Trois jours qui ont fait basculer le Japon
Le 11 mars 2011, à 14h46 heure locale, un séisme de magnitude 9 frappe le large de la région du Tōhoku, dans le nord-est du Japon. La secousse dure près de six minutes, l’une des plus longues jamais enregistrées. Moins d’une heure plus tard, un tsunami d’une puissance inouïe déferle sur la côte, avec des vagues qui atteignent par endroits une quinzaine de mètres. Villes, ports et villages entiers sont rayés de la carte. Le bilan humain est effroyable : près de 22 000 morts ou disparus.
Le documentaire resserre ensuite son récit sur un lieu précis, la centrale de Fukushima Daiichi, exploitée par la compagnie TEPCO et posée en bord de Pacifique. Là, sur trois réacteurs en fonctionnement, tout s’arrête automatiquement dès les premières secousses, comme prévu. Mais la vague submerge la digue et noie les installations : c’est le début d’une course contre la montre de soixante-douze heures pour éviter le pire.

De la perte de refroidissement aux explosions
Privée de son alimentation électrique externe par le séisme, la centrale bascule sur ses groupes électrogènes de secours. Le tsunami les met à leur tour hors service en les noyant, entraînant la perte du refroidissement de plusieurs réacteurs. Sans eau pour évacuer la chaleur résiduelle, les cœurs montent en température et fondent partiellement : la fusion touche trois des six réacteurs du site.
La réaction entre les gaines des combustibles et la vapeur produit de l’hydrogène, qui s’accumule dans les bâtiments. Entre le 12 et le 15 mars, plusieurs explosions soufflent les structures des réacteurs et projettent des matières radioactives dans l’air et vers la mer. Les autorités japonaises ordonnent l’évacuation d’un périmètre élargi autour de la centrale : au total, près de 80 000 personnes doivent quitter leur domicile, parfois pour des années.
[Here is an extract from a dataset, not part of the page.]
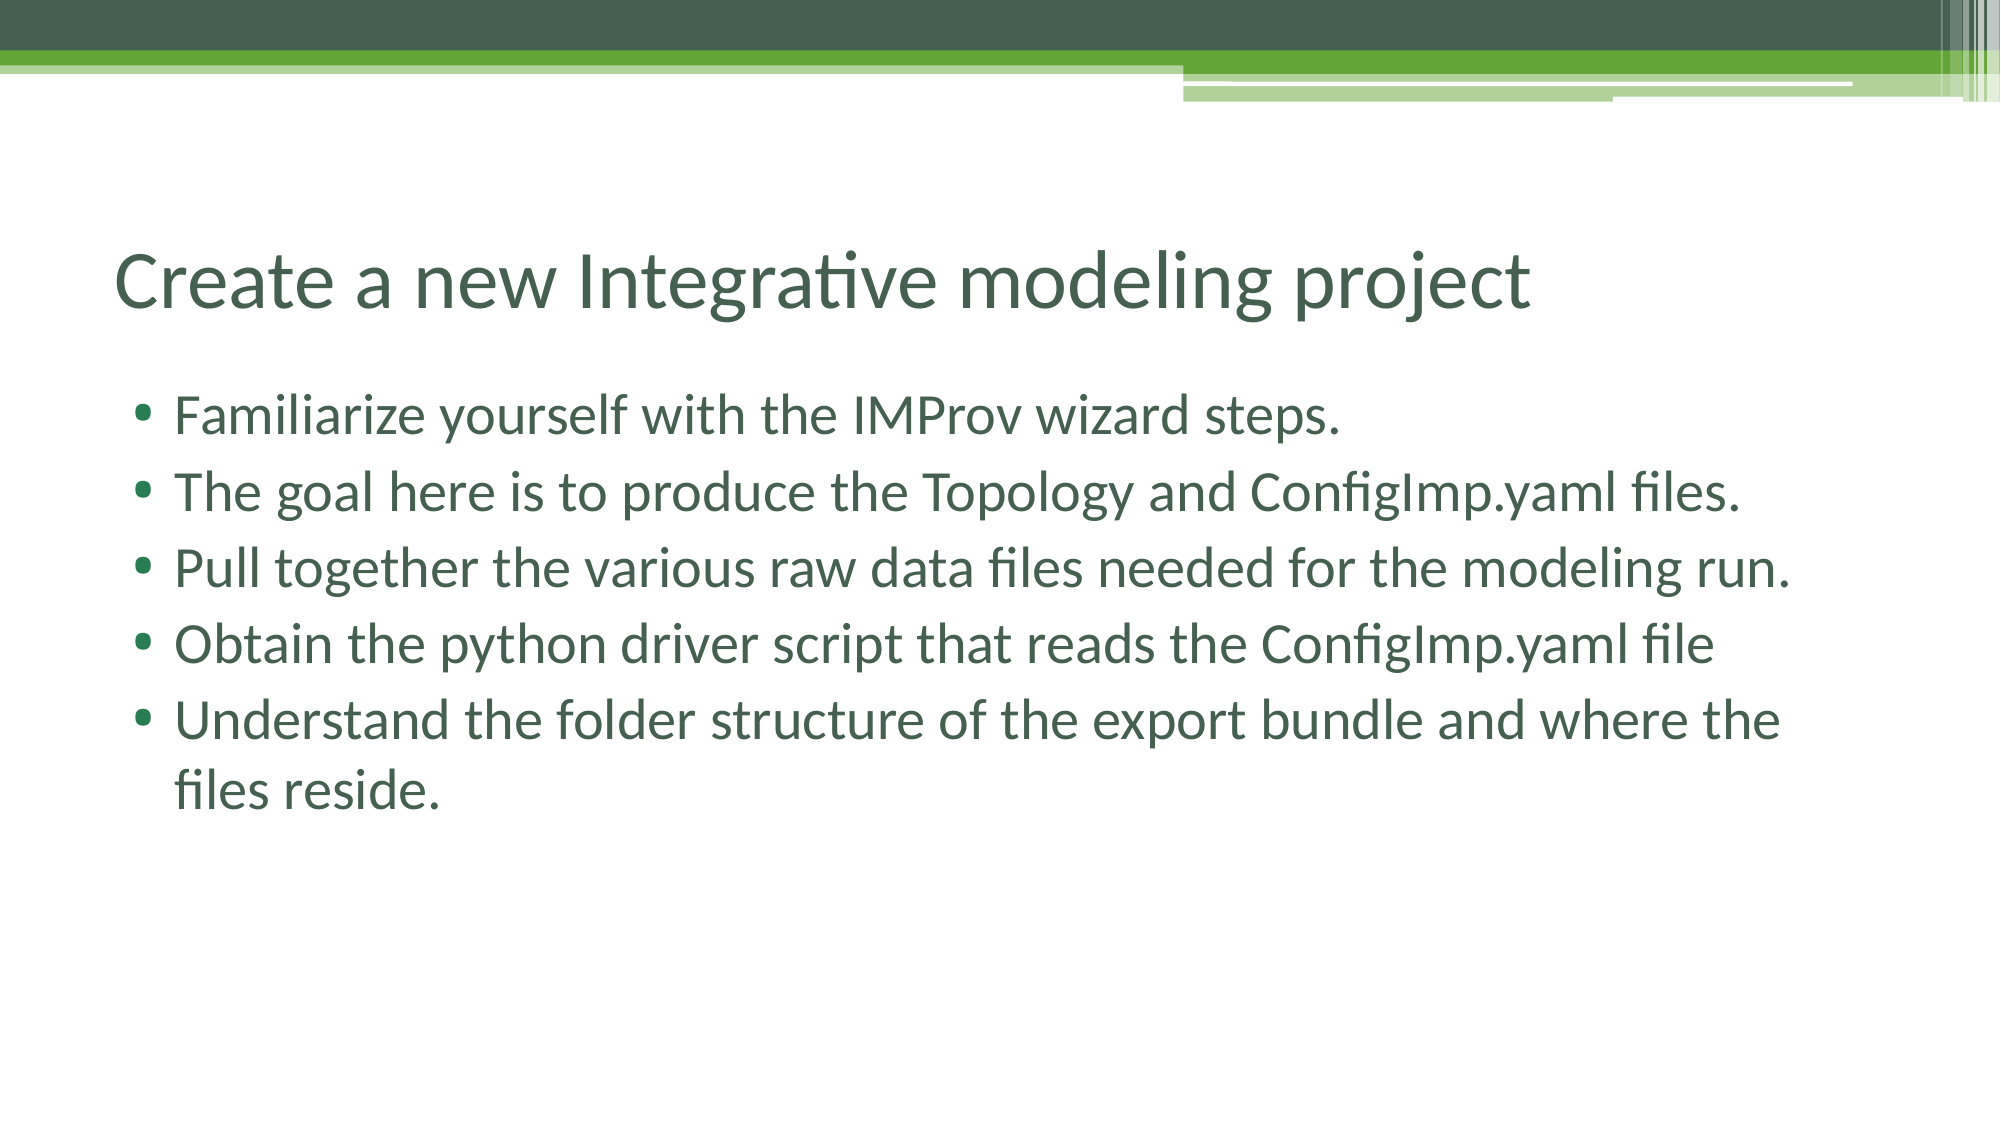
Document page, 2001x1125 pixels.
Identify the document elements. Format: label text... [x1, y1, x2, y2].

list Familiarize yourself with the IMProv wizard steps. The goal here is to produce the Topology and ConfigImp.yaml files. Pull together the various raw data files needed for the modeling run. Obtain the python driver script that reads the ConfigImp.yaml file Understand the folder structure of the export bundle and where the files reside. [99, 368, 1900, 1079]
title Create a new Integrative modeling project [99, 187, 1900, 363]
Ce qu’il faut savoir sur l’ampleur de la crise
Par sa gravité, l’accident de Fukushima est classé au niveau 7, le maximum de l’échelle internationale INES, celui-là même attribué à la catastrophe de Tchernobyl en 1986. Ce classement traduit un rejet massif de matières radioactives et des conséquences durables sur les populations et l’environnement, avec la mise en place de zones interdites autour du site.
Le film reconstitue heure par heure la gestion de crise menée dans l’urgence, entre opérateurs restés sur place, injections d’eau de mer improvisées pour refroidir les réacteurs et décisions prises dans le brouillard de l’information. Sans dramatisation, il donne à comprendre l’enchaînement technique d’une catastrophe née de la conjonction d’un séisme et d’un tsunami hors norme.
Les points forts du documentaire
- Un récit minute par minute des 72 heures décisives à la centrale de Fukushima Daiichi.
- Des archives et une reconstitution factuelle du séisme de magnitude 9 et du tsunami du 11 mars 2011.
- L’explication claire de l’enchaînement technique : perte de refroidissement, fusion des cœurs, explosions d’hydrogène.
- Un éclairage sobre sur la gestion de crise et les évacuations de près de 80 000 habitants.
Classé au niveau 7 sur l’échelle INES, Fukushima rejoint Tchernobyl au sommet de la gravité nucléaire.
Quand et où regarder
| Chaîne | RMC Découverte |
| Jour | jeudi 6 août 2026 |
| Horaire | 21h10 |
| Type | Première partie de soirée |
| Genre | Documentaire (reconstitution et archives) |
| Casting / Réalisation | Réalisé par Vincent Néquache |
| Année | 2026 |
À retenir
« Accident nucléaire de Fukushima : 72 heures de chaos » est diffusé sur RMC Découverte le jeudi 6 août 2026 à 21h10, en première partie de soirée. Ce documentaire de reconstitution et d’archives retrace les trois jours qui ont suivi le séisme et le tsunami du 11 mars 2011 au Japon. Il détaille la perte de refroidissement, la fusion de trois réacteurs et les explosions qui ont conduit à un accident classé au niveau maximal de l’échelle INES.